=== Work order ===
Verbatim copy without pictures. Please print every entry as it stands.

=== Information shown ===
* * * *
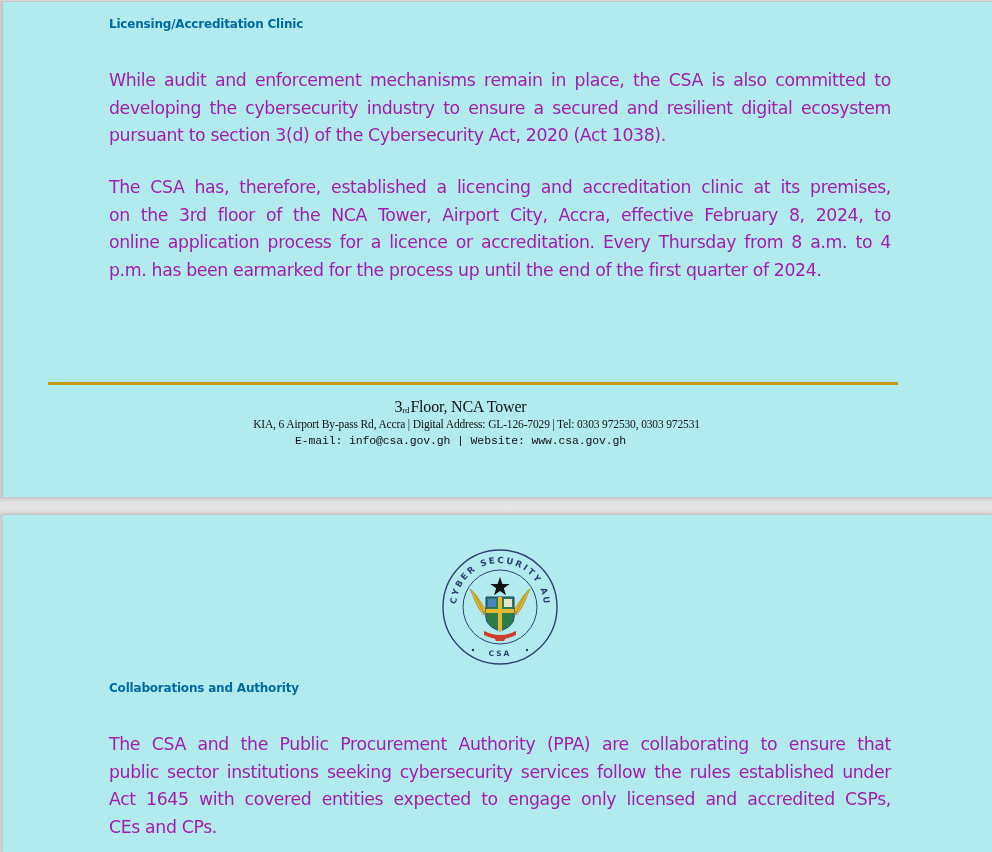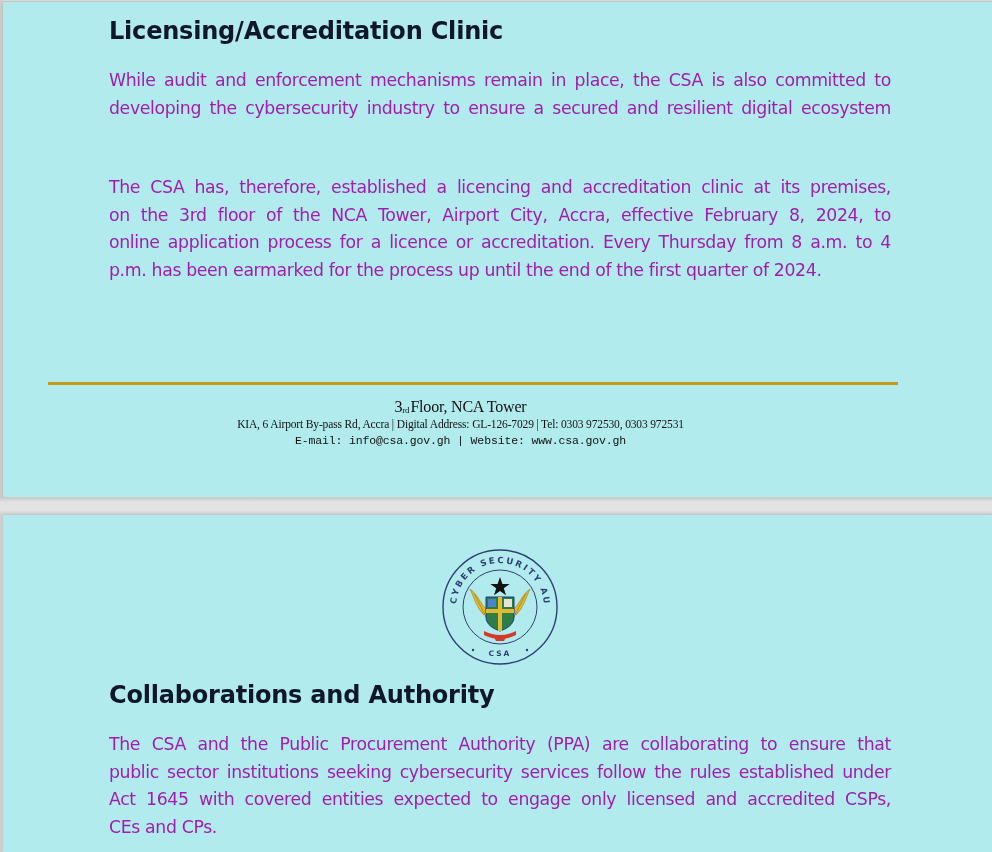"Licensing/Accreditation Clinic" .heading { color: #0f172a -> #0369a1; font-size: 24px -> 12px }
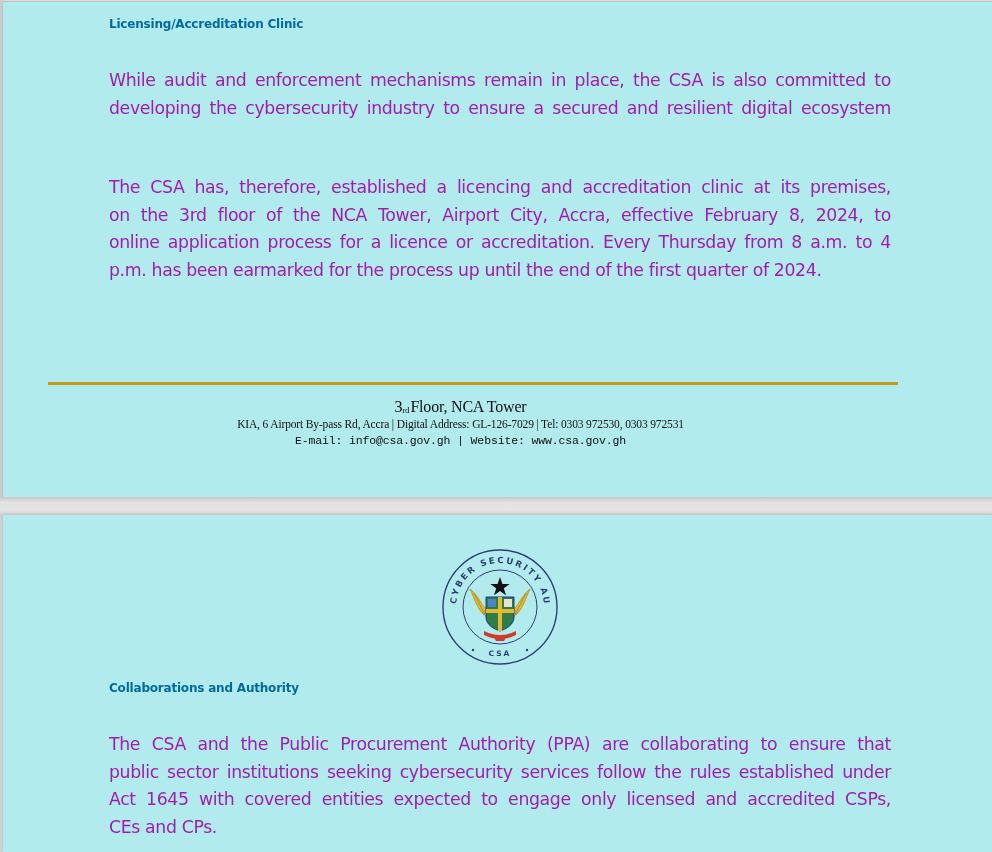"pursuant to section 3(d) of" span.ln { html: none -> <span>pursuant to section 3(d) of the Cybersecurity Act, 2020 (Act 1038).</span> }
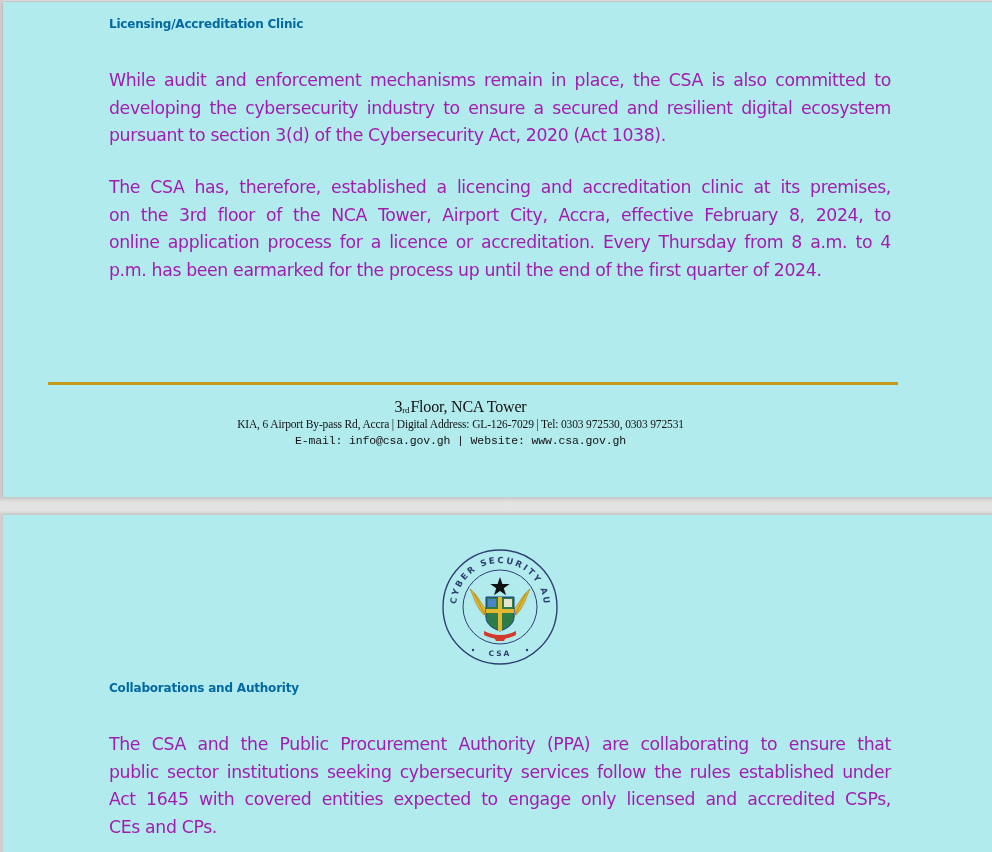"KIA, 6 Airport By-pass Rd," .footer-line2 { padding-left: none -> 16px }
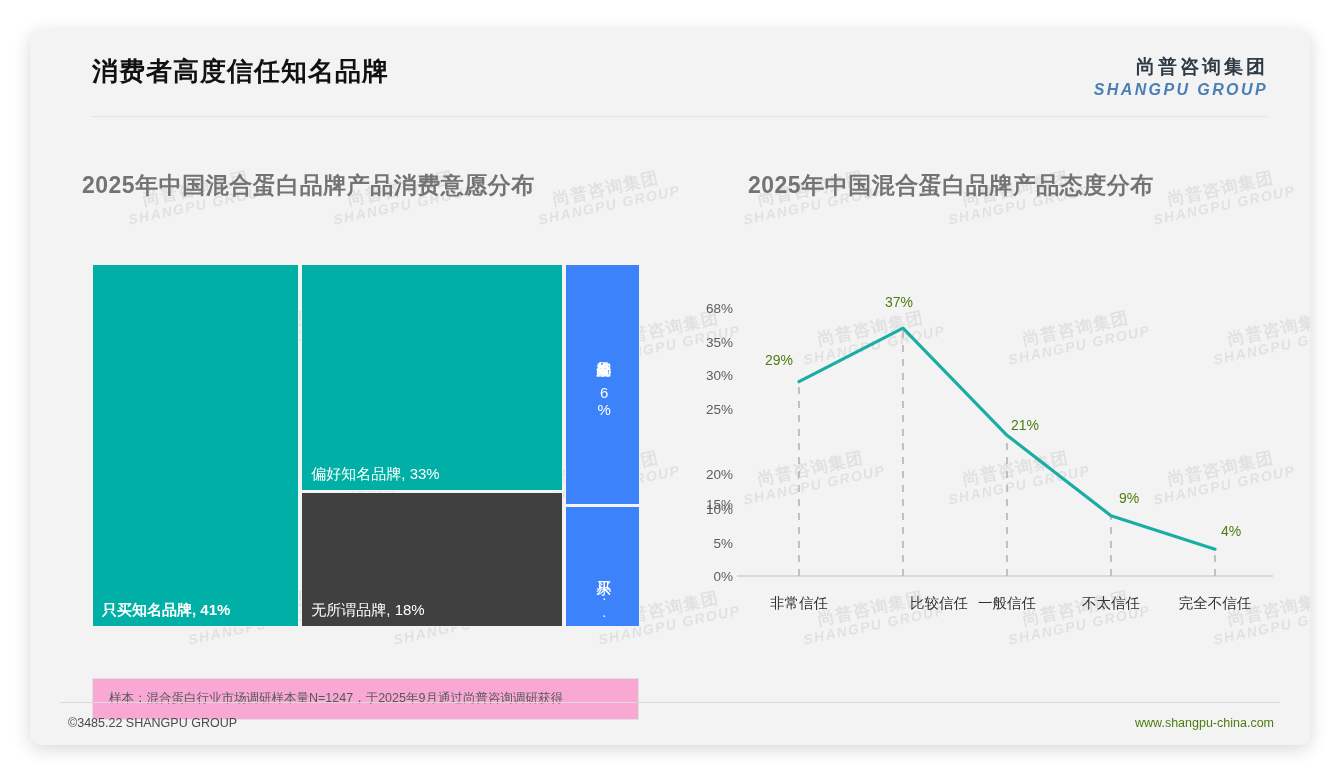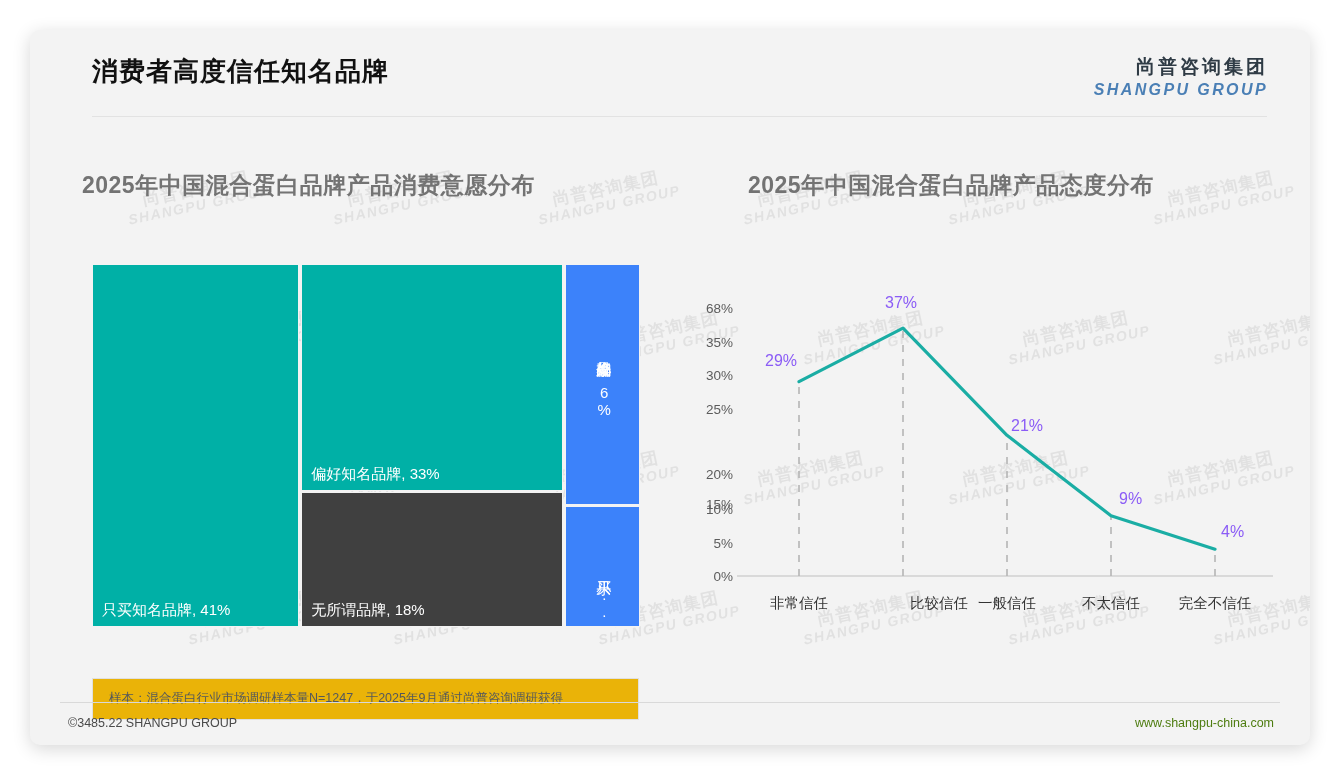"37%" .dlabel { color: #8b5cf6 -> #4d7c0f; font-size: 16px -> 14px }
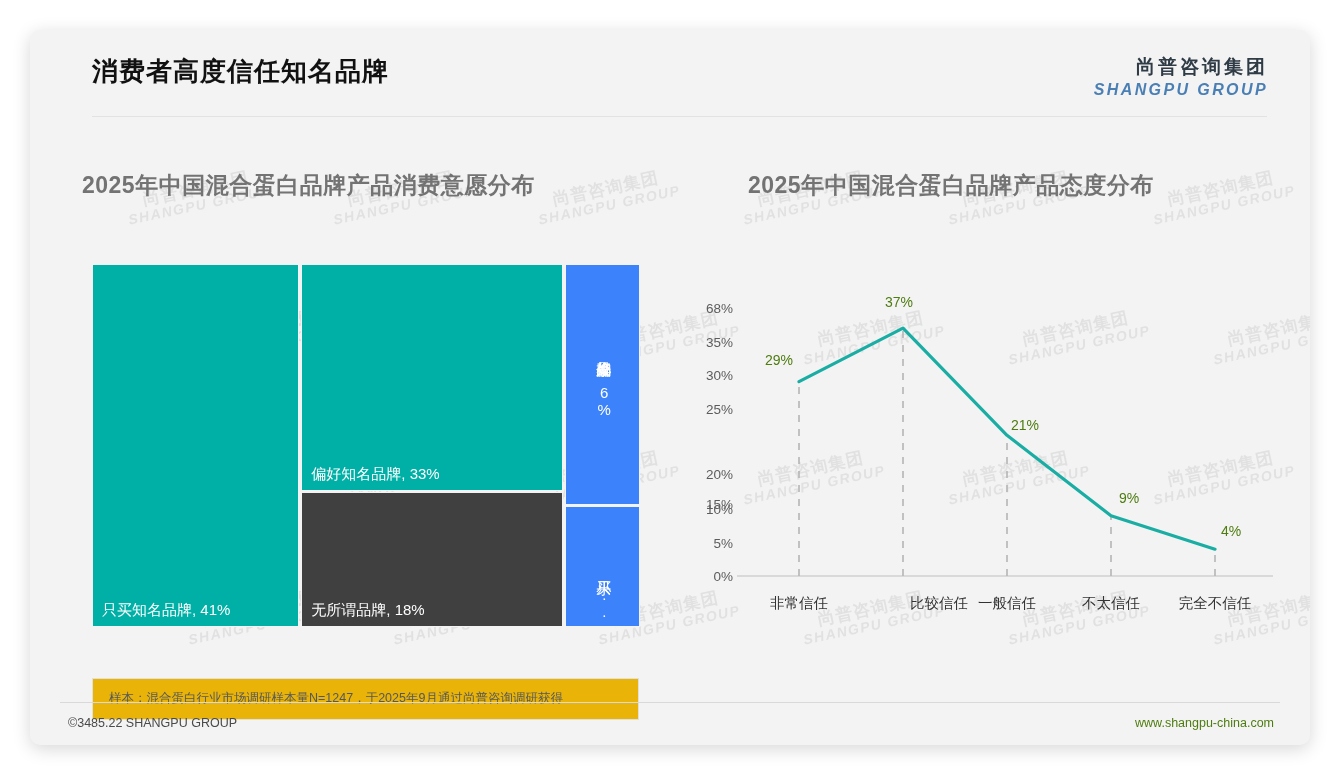"只买知名品牌, 41%" div.tm-cell { font-weight: none -> bold }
* * * *
=== Output of the exercise ===
"Licensing/Accreditation Clinic" .heading { color: #0f172a -> #0369a1; font-size: 24px -> 12px }
"pursuant to section 3(d) of" span.ln { html: none -> <span>pursuant to section 3(d) of the Cybersecurity Act, 2020 (Act 1038).</span> }
"KIA, 6 Airport By-pass Rd," .footer-line2 { padding-left: none -> 16px }
"37%" .dlabel { color: #8b5cf6 -> #4d7c0f; font-size: 16px -> 14px }
"只买知名品牌, 41%" div.tm-cell { font-weight: none -> bold }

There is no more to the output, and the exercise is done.